The Bush administration came to office with a clear agenda to displace Saddam and, to be fair, it had never made any secret of its intentions. Paul O'Neill, who was sacked as Treasury Secretary by George Bush, has since revealed that at the very first meeting of his National Security Council, Bush instructed the defence chiefs to prepare options for military action.
The Butler report records that Tony Blair informed them that it was 9/11 that increased concerns over Iraq's weapon capabilities. But it is clear that the interest of the Bush administration in occupying Iraq went back well before the destruction of the Twin Towers. For them, the significance of 9/11 was that it provided a pretext to convince Americans that invading Iraq was somehow a logical response to international terrorism.
They did this with some skill. Even now, 60 per cent of the US public believe that Saddam was behind 9/11. This is a triumph of presentation over substance even greater than selling Iraq as a military threat. Saddam knew perfectly well that al-Qa'ida was as likely to assassinate him as George Bush and he kept it out of that part of Iraq he controlled. Ironically, it is our occupation that has created the conditions in which al-Qa'ida is now thriving in Iraq - poor security, open borders and a local population with a grievance against us. The Butler report reveals that the Joint Intelligence Committee did warn that the occupation of Iraq would produce terrorist attacks on coalition forces. On this point at least, the intelligence agencies got it absolutely right.
This was a war made in Washington by an administration that chose Iraq not because it really imagined Iraq was a threat, but because it knew the country was weak and could not resist. Britain took part because Tony Blair was convinced that support for Bush's policy on Iraq was a condition of retaining our standing in the Republican White House as its most reliable ally. If the hanging chads in Florida had pointed in the other direction and sent Al Gore into the White House, Britain would just as loyally have continued with the strategy of containment and denied that Saddam was an imminent threat. There would have been no war and no "strain" on the intelligence agencies to come up with a justification.

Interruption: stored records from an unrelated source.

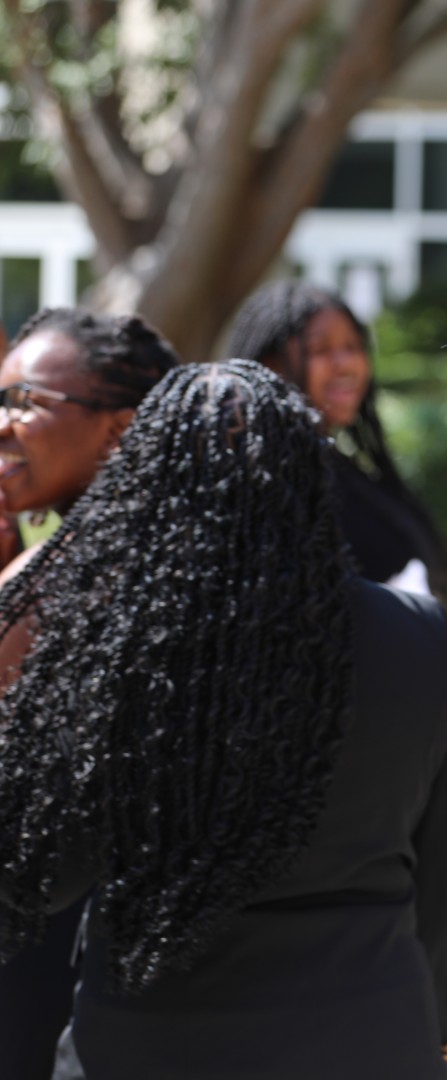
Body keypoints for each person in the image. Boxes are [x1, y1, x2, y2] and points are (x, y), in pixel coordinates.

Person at [0, 360, 447, 1080]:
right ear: (304, 475)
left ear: (145, 482)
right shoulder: (414, 633)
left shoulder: (101, 641)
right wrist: (440, 1028)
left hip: (151, 1044)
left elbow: (39, 867)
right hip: (366, 1036)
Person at [0, 309, 178, 1080]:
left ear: (120, 429)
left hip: (68, 977)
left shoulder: (102, 589)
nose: (2, 424)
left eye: (25, 401)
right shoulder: (56, 563)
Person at [228, 280, 445, 596]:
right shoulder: (265, 483)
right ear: (266, 365)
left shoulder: (337, 468)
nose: (346, 364)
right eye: (321, 349)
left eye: (353, 347)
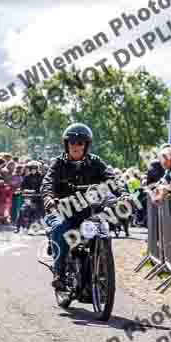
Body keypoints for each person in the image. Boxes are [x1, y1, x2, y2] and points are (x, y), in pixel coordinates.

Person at [42, 123, 117, 291]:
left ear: (86, 145)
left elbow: (111, 179)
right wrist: (49, 197)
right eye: (72, 142)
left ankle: (103, 274)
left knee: (104, 230)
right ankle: (59, 273)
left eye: (80, 143)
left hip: (90, 211)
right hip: (64, 209)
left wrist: (123, 194)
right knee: (60, 228)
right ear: (66, 144)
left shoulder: (96, 162)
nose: (76, 146)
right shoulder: (58, 163)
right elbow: (47, 182)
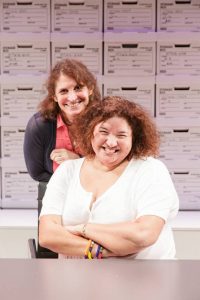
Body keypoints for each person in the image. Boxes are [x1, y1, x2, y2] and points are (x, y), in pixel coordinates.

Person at [39, 96, 179, 259]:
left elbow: (143, 234)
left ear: (134, 139)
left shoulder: (151, 170)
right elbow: (48, 235)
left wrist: (84, 229)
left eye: (121, 135)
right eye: (103, 132)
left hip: (144, 280)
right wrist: (101, 251)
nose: (111, 142)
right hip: (75, 281)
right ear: (90, 133)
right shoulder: (67, 171)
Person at [24, 58, 101, 182]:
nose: (72, 97)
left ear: (90, 89)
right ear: (54, 96)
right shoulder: (39, 126)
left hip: (95, 192)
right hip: (54, 192)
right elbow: (37, 173)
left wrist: (77, 161)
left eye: (78, 88)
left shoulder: (104, 122)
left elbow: (111, 166)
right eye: (63, 91)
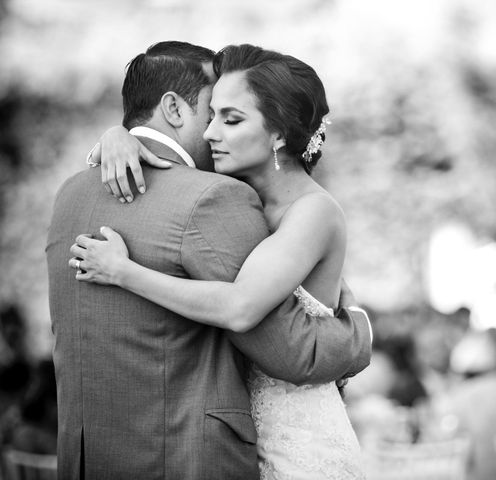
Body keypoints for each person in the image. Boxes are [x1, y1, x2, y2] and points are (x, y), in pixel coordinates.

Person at [47, 41, 371, 480]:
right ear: (174, 109)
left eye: (230, 118)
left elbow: (242, 309)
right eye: (212, 113)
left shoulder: (70, 194)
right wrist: (115, 135)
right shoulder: (220, 196)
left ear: (278, 133)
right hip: (194, 451)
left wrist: (125, 272)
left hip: (292, 441)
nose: (211, 132)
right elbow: (283, 344)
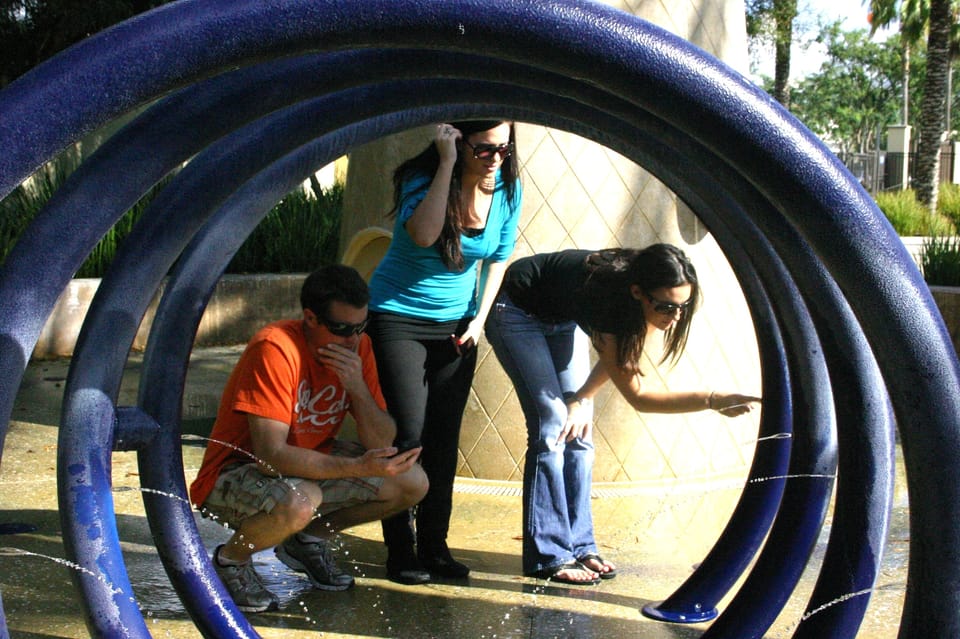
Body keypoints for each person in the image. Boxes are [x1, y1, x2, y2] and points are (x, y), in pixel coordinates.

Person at [484, 245, 761, 585]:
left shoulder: (640, 302)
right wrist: (712, 399)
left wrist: (582, 399)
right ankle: (550, 555)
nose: (673, 317)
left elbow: (617, 366)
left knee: (580, 428)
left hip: (562, 319)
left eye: (682, 307)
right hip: (516, 311)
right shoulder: (609, 298)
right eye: (665, 307)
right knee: (553, 423)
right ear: (637, 293)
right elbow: (639, 396)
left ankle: (581, 545)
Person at [189, 265, 428, 612]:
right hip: (232, 473)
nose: (352, 339)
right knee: (303, 498)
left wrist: (357, 388)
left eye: (360, 327)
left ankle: (308, 540)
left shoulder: (359, 348)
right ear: (311, 318)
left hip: (305, 464)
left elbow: (382, 442)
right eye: (341, 328)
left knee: (411, 482)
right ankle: (231, 560)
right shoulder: (276, 347)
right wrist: (355, 467)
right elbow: (271, 457)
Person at [367, 120, 523, 584]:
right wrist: (449, 166)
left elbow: (499, 258)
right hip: (396, 318)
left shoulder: (507, 191)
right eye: (485, 148)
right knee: (408, 436)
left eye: (504, 149)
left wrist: (478, 320)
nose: (496, 158)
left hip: (457, 325)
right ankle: (400, 550)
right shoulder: (423, 179)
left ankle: (435, 545)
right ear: (458, 140)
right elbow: (423, 235)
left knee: (442, 440)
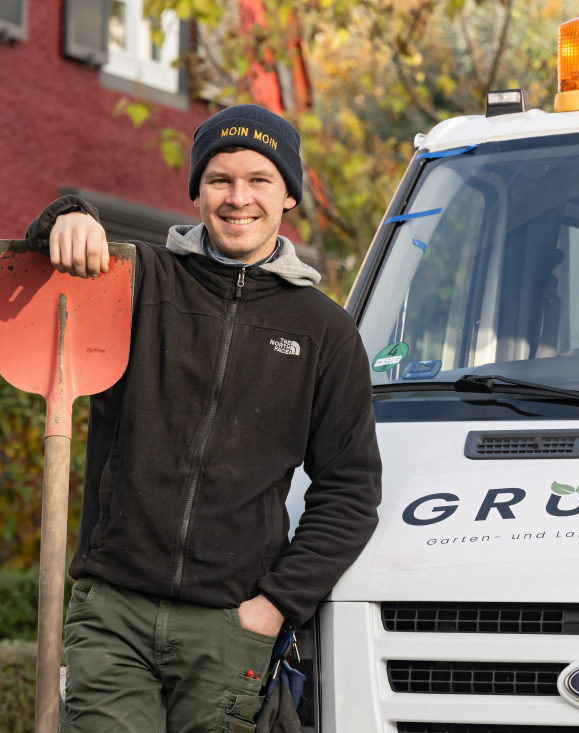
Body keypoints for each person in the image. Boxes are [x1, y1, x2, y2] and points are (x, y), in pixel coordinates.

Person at [23, 104, 382, 732]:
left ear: (288, 195)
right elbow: (42, 266)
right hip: (114, 617)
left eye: (259, 180)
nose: (237, 198)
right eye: (219, 180)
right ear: (196, 192)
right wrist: (67, 216)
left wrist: (276, 606)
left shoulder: (325, 332)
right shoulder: (136, 283)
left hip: (228, 629)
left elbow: (350, 492)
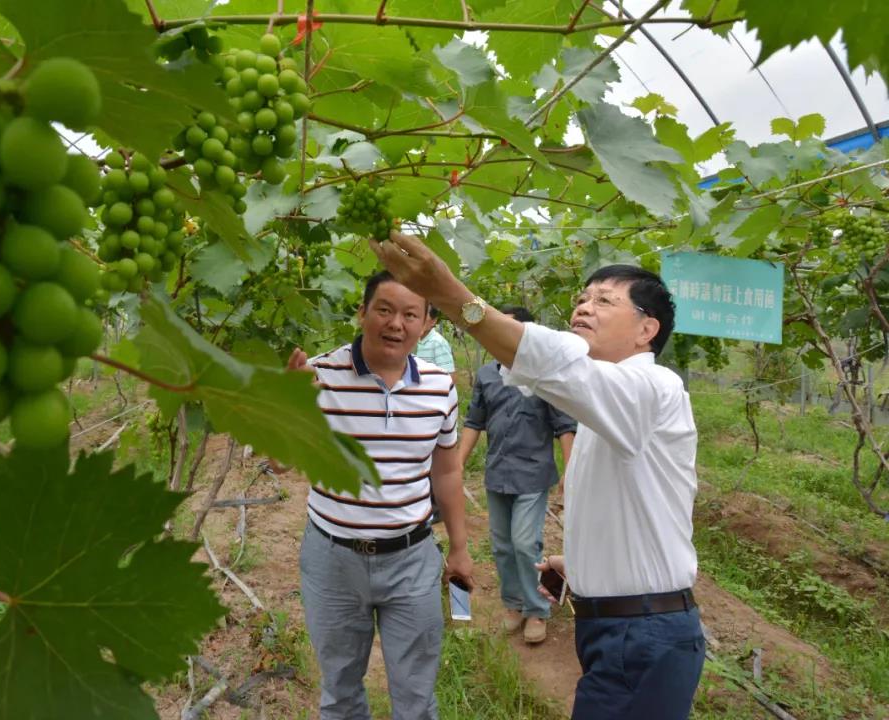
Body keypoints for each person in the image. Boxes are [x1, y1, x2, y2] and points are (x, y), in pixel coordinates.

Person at [371, 232, 704, 720]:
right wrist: (583, 563)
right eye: (582, 298)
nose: (584, 307)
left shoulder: (654, 385)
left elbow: (554, 363)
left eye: (605, 301)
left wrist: (450, 293)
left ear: (646, 329)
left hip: (644, 635)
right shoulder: (605, 404)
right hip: (624, 629)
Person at [286, 270, 473, 720]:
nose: (396, 324)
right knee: (340, 691)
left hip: (411, 559)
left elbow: (446, 472)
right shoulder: (321, 375)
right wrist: (289, 405)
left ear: (427, 323)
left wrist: (461, 550)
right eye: (385, 310)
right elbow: (277, 463)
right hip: (332, 560)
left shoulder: (438, 387)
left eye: (411, 314)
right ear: (362, 312)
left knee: (416, 697)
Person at [459, 305, 576, 645]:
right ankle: (513, 604)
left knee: (525, 543)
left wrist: (571, 471)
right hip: (498, 473)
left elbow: (564, 426)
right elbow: (474, 422)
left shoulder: (543, 377)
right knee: (502, 545)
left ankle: (537, 607)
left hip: (533, 475)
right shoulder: (487, 376)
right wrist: (458, 462)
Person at [414, 306, 455, 372]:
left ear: (433, 321)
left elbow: (449, 376)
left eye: (424, 316)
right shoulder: (412, 341)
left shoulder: (438, 343)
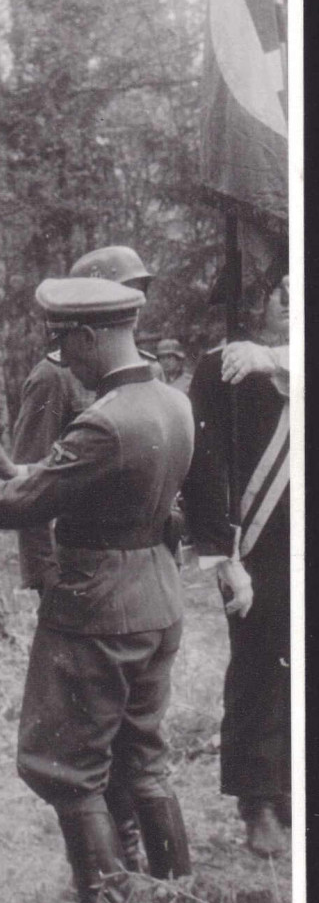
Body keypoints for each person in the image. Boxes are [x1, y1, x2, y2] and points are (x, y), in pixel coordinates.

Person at [0, 277, 194, 903]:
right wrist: (12, 463)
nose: (64, 359)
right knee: (142, 759)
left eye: (64, 343)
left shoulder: (104, 419)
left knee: (65, 766)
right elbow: (79, 480)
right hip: (155, 597)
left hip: (95, 610)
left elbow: (21, 506)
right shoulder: (169, 400)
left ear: (86, 338)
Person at [11, 246, 159, 872]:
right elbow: (31, 476)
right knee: (103, 747)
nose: (135, 305)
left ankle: (134, 876)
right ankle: (122, 867)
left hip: (118, 583)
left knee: (115, 747)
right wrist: (46, 576)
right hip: (84, 580)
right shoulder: (53, 376)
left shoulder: (138, 376)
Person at [183, 273, 290, 858]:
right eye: (283, 295)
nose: (294, 307)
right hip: (257, 547)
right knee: (258, 668)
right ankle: (259, 800)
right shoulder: (220, 369)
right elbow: (205, 471)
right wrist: (224, 558)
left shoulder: (281, 360)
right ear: (255, 301)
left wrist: (274, 356)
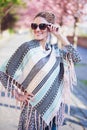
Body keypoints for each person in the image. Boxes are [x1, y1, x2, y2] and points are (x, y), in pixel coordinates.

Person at [0, 11, 81, 130]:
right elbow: (3, 72)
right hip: (33, 113)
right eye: (34, 25)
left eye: (42, 26)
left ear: (50, 28)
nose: (37, 29)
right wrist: (17, 95)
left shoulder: (56, 52)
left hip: (54, 111)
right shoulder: (27, 48)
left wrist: (60, 36)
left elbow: (76, 58)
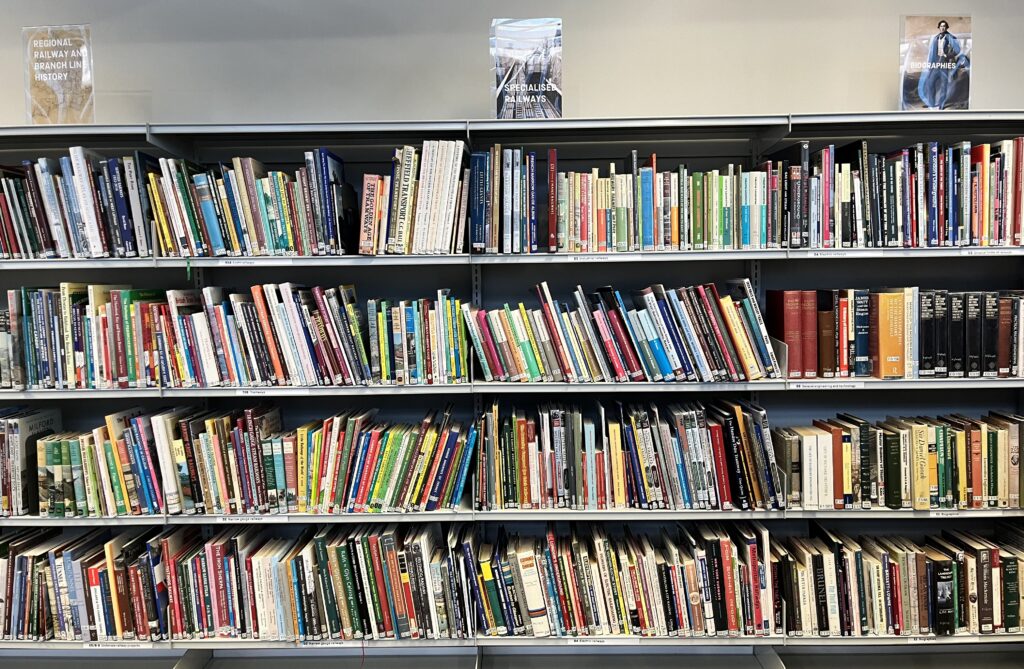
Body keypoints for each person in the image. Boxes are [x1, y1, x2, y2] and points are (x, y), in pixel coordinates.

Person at [917, 20, 968, 109]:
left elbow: (957, 51)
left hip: (945, 66)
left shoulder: (951, 38)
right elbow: (931, 53)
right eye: (941, 26)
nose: (942, 28)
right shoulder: (936, 38)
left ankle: (941, 106)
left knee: (944, 86)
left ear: (947, 27)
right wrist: (930, 65)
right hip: (935, 65)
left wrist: (946, 55)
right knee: (929, 84)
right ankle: (932, 105)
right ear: (939, 27)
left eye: (944, 26)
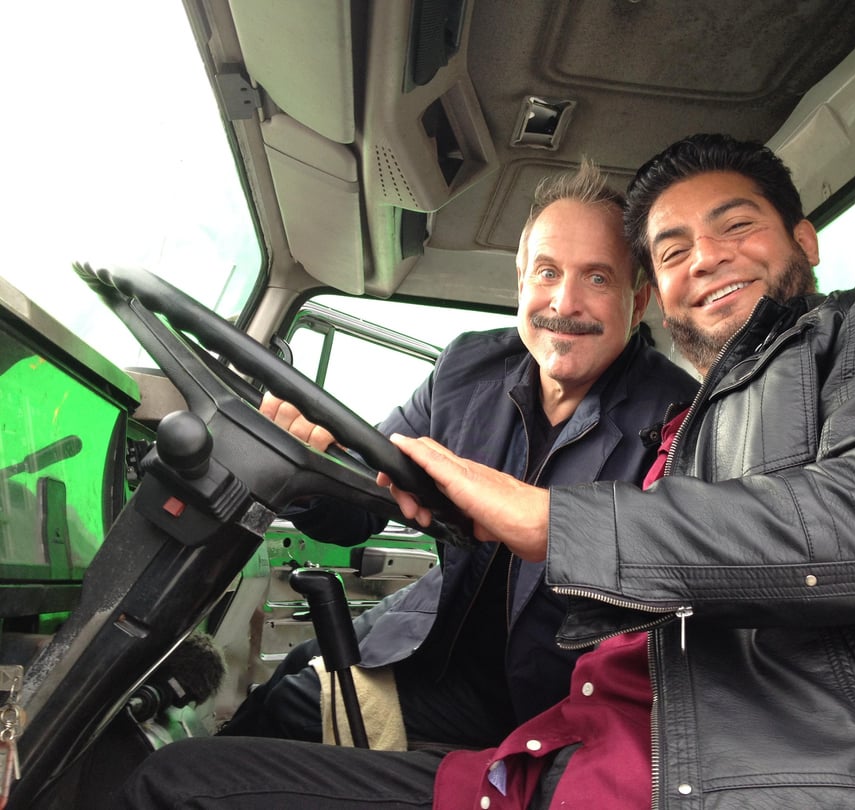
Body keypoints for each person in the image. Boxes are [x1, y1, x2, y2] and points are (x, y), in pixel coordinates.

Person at [120, 134, 855, 808]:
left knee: (187, 779)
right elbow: (371, 499)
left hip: (597, 726)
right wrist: (315, 468)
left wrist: (549, 520)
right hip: (561, 737)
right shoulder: (492, 373)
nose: (706, 261)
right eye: (675, 249)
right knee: (249, 725)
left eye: (736, 227)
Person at [218, 160, 699, 748]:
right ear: (521, 282)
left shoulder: (678, 419)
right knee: (291, 671)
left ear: (638, 298)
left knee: (292, 709)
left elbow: (671, 590)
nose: (564, 302)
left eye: (597, 278)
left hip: (540, 693)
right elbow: (360, 506)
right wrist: (309, 463)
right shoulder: (466, 368)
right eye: (547, 272)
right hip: (432, 630)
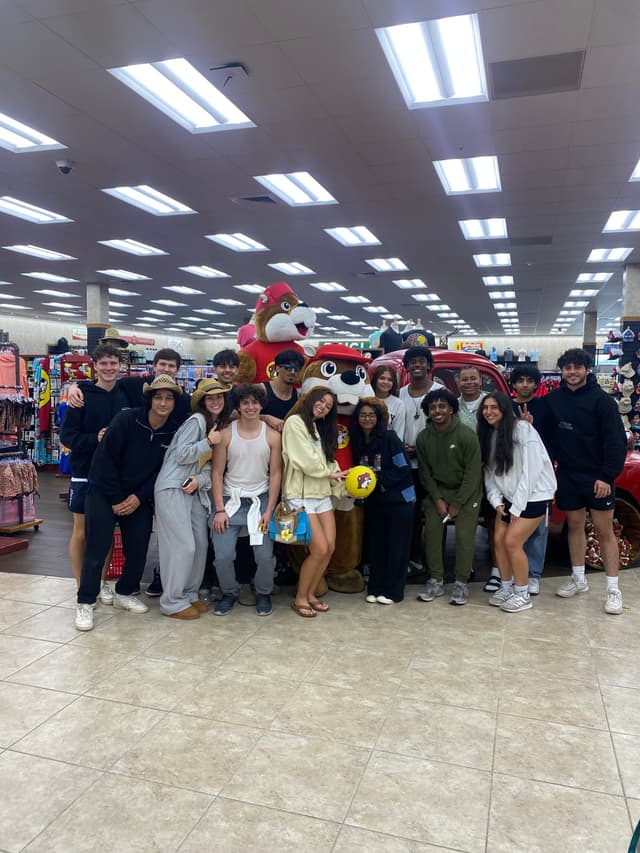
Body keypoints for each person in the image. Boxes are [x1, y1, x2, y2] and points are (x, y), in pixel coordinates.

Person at [74, 375, 183, 631]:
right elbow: (103, 461)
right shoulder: (126, 420)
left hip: (138, 497)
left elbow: (163, 470)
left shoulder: (174, 429)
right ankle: (85, 602)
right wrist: (116, 499)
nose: (164, 403)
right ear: (150, 399)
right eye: (159, 397)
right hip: (103, 491)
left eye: (169, 398)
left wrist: (139, 497)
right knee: (96, 550)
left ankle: (124, 593)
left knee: (138, 549)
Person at [539, 348, 627, 614]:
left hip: (597, 476)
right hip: (567, 474)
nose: (572, 372)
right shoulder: (553, 400)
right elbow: (547, 438)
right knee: (574, 525)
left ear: (586, 369)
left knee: (604, 530)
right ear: (562, 371)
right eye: (567, 368)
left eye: (577, 367)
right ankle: (578, 579)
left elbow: (616, 442)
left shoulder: (603, 401)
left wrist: (606, 476)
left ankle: (613, 589)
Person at [154, 379, 232, 619]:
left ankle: (190, 595)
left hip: (194, 490)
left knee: (199, 544)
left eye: (219, 397)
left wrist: (202, 480)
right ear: (202, 402)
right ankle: (172, 601)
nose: (216, 401)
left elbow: (209, 467)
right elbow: (180, 455)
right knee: (182, 546)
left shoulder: (217, 425)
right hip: (172, 487)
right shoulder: (197, 421)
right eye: (210, 398)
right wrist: (207, 442)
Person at [59, 344, 130, 595]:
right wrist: (95, 439)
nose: (109, 368)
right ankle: (81, 584)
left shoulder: (128, 392)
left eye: (113, 363)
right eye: (104, 364)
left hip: (115, 475)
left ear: (120, 365)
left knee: (106, 530)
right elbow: (67, 436)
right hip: (84, 472)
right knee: (80, 531)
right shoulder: (81, 395)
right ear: (95, 366)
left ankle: (101, 582)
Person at [478, 392, 557, 612]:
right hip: (509, 497)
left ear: (504, 409)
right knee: (499, 539)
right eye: (485, 408)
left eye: (494, 407)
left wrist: (518, 506)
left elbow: (531, 471)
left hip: (534, 496)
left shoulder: (523, 430)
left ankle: (522, 594)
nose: (489, 412)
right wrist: (496, 502)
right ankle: (505, 587)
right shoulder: (489, 435)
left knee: (512, 541)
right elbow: (490, 475)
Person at [211, 385, 282, 617]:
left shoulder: (272, 435)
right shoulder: (226, 433)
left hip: (259, 500)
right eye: (245, 403)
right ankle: (229, 592)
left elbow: (276, 474)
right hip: (229, 499)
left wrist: (269, 509)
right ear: (239, 406)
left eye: (255, 402)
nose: (250, 407)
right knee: (222, 555)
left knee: (264, 556)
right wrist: (219, 509)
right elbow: (217, 472)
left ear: (261, 405)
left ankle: (263, 592)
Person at [281, 386, 348, 617]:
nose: (323, 407)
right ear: (310, 400)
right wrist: (329, 474)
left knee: (329, 548)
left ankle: (310, 594)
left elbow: (330, 464)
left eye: (328, 406)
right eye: (321, 401)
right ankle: (300, 597)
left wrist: (345, 484)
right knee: (319, 549)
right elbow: (304, 459)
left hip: (321, 495)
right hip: (300, 495)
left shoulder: (319, 430)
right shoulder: (295, 423)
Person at [416, 388, 482, 606]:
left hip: (467, 491)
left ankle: (461, 582)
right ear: (428, 411)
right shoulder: (424, 437)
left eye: (442, 406)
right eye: (433, 407)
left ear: (452, 409)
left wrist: (457, 503)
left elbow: (473, 473)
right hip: (439, 493)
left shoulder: (466, 435)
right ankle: (436, 580)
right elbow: (424, 472)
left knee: (464, 537)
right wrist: (437, 499)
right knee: (432, 534)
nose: (437, 410)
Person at [350, 398, 415, 604]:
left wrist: (377, 479)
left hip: (398, 501)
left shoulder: (390, 438)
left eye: (371, 415)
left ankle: (394, 591)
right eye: (363, 415)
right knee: (376, 545)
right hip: (374, 501)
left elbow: (403, 469)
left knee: (397, 547)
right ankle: (376, 587)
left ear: (378, 418)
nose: (367, 419)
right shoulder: (358, 441)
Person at [399, 347, 444, 569]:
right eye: (412, 362)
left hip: (432, 466)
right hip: (406, 468)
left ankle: (437, 562)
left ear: (429, 365)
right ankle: (412, 557)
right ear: (407, 367)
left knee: (436, 514)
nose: (417, 366)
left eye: (421, 362)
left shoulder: (440, 391)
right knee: (411, 514)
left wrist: (421, 449)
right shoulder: (400, 393)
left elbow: (446, 427)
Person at [510, 364, 548, 595]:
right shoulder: (504, 406)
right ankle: (516, 570)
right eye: (520, 380)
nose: (524, 385)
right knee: (514, 525)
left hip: (538, 476)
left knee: (538, 530)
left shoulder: (546, 406)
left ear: (536, 384)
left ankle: (533, 574)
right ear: (513, 384)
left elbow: (551, 439)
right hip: (512, 474)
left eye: (529, 381)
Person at [258, 348, 304, 430]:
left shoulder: (298, 396)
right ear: (277, 368)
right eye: (288, 368)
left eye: (296, 369)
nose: (293, 372)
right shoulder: (261, 389)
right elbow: (237, 415)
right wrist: (265, 418)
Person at [370, 364, 406, 439]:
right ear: (375, 380)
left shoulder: (399, 404)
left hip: (388, 447)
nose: (385, 382)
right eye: (382, 378)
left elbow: (398, 434)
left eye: (390, 380)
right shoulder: (366, 399)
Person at [456, 364, 488, 431]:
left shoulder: (491, 401)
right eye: (465, 380)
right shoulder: (454, 405)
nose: (469, 382)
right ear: (458, 382)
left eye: (473, 379)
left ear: (480, 381)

I do not question the sincerity with which Tony Blair believes that the special relationship with America is central to Britain's role in the world. I know from many exchanges with him that it is a fixed pole of his political compass that Britain must be the closest ally of the US and he must be the best friend of whoever occupies the White House. But he never had a hope of success in selling a war on Iraq to his sceptical British public on the basis that it was necessary to stay on side with George Bush, especially when there is such a dearth of evidence that this US President pays any attention to our advice on issues from global warming to the Middle East peace process.
Democrat friends keep asking me in tones of bewilderment how Tony Blair could so effortlessly have transferred the close friendship he had with Bill Clinton to George Bush, whom they regard as at the distant extreme of the political spectrum. It is a fair question, as the close partnership with Clinton was based on shared domestic priorities and a common world vision, but neither of these applies in the case of Bush.
Tony Blair did not flatly lie about the intelligence. Lords Hutton and Butler are right about that. But neither was he candid about his real reason for agreeing to support President Bush on Iraq or about when he gave that agreement. That remains the central problem for the Government in explaining away how it ever presented a public case for war that has turned out to be built on false intelligence, overheated analysis and unreliable sources.